Wikis and the construction of “common knowledge”

Despite the ongoing controversy on the reliability of projects such as Wikipedia, a recent study by the Pew Internet & American Life Project found that more than a third of American adult internet users (36%) use this citizen-generated online encyclopedia on a regular basis.  It’s perhaps ironic that despite efforts to discourage college students from using it as a serious research tool, the same study reports that Wikipedia’s popularity is particularly strong among the well-educated! 

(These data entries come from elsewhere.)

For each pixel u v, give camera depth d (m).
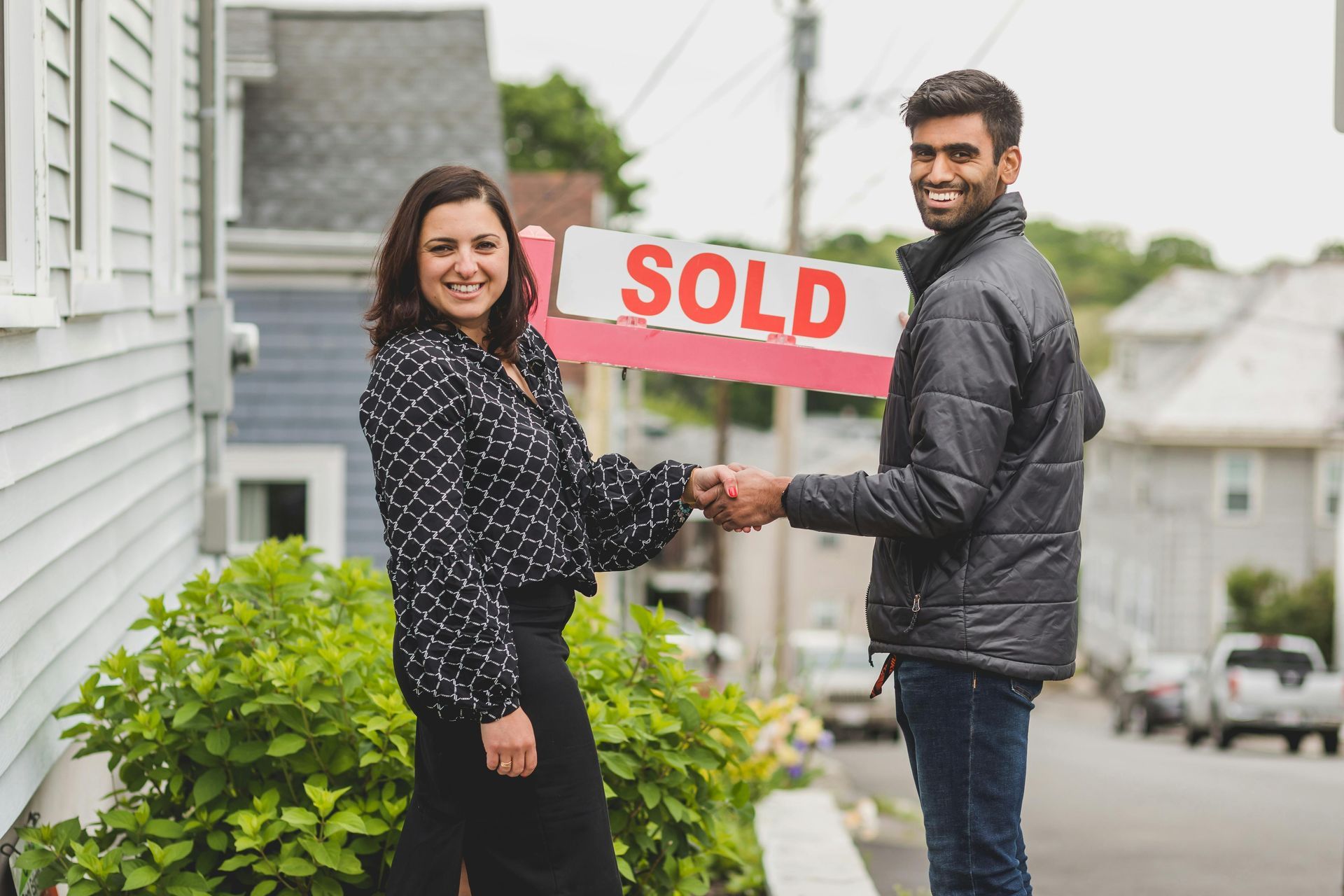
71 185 4.01
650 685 3.86
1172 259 73.12
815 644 22.94
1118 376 36.94
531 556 2.63
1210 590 31.80
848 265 3.65
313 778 3.30
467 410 2.60
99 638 4.38
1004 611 2.70
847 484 2.77
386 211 10.85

An interesting article by Larry Sanger, On the New Politics of Knowledge,” points to the merits and pitfalls of the new collaborative web environment responsible for the creation of resources such as Wikipedia and what we consider common knowledge.  Sanger, with a Ph.D. in philosophy and one of the co-founders of Wikipedia, argues that the democratization of knowledge as a product of contributions by the general public has indeed allowed a wider representation of different perspectives and a more efficient way to generate accurate information under the watchful eyes of multiple contributors.  On the other hand, he also contends that collaborative projects such a Wikipedia need an additional layer of oversight to add credibility and depth, and to confirm what the expert opinion is on different topics. Wikipedia’s stand that the word of the crowd is to be trusted as a product of collective effort, indiscriminate of the contributors’ levels of expertise, is flawed, says Sanger. Wisdom and knowledge need to be appreciated as more than social constructs of an undifferentiated, anonymous crowd of contributors. 

To provide a practical application to his arguments and counter issues of reliability of projects such as Wikipedia, Sanger last month launched a new collaborative venture, Citizendium, as the credible alternative to Wikipedia.  Citizendium’s web site includes only articles that carry the names of their authors along with a “seal of approval” from experts that oversee such contributions. Still in its early stages of development and relatively small in its content (as of April 30, there were 1,700 articles), Citizendium is yet another experiment in the world wide web of information that tries to assert itself for its credibility and usefulness.  However, only time will tell if Citizendium develops a distinct enough appeal to draw users away from Wikipedia to what it claims to be most important, a more authoritative contribution to the creation of common knowledge.  For the time being, it’s worth keeping an eye on its potential competitive edge to the much more popular, albeit controversial, Wikipedia!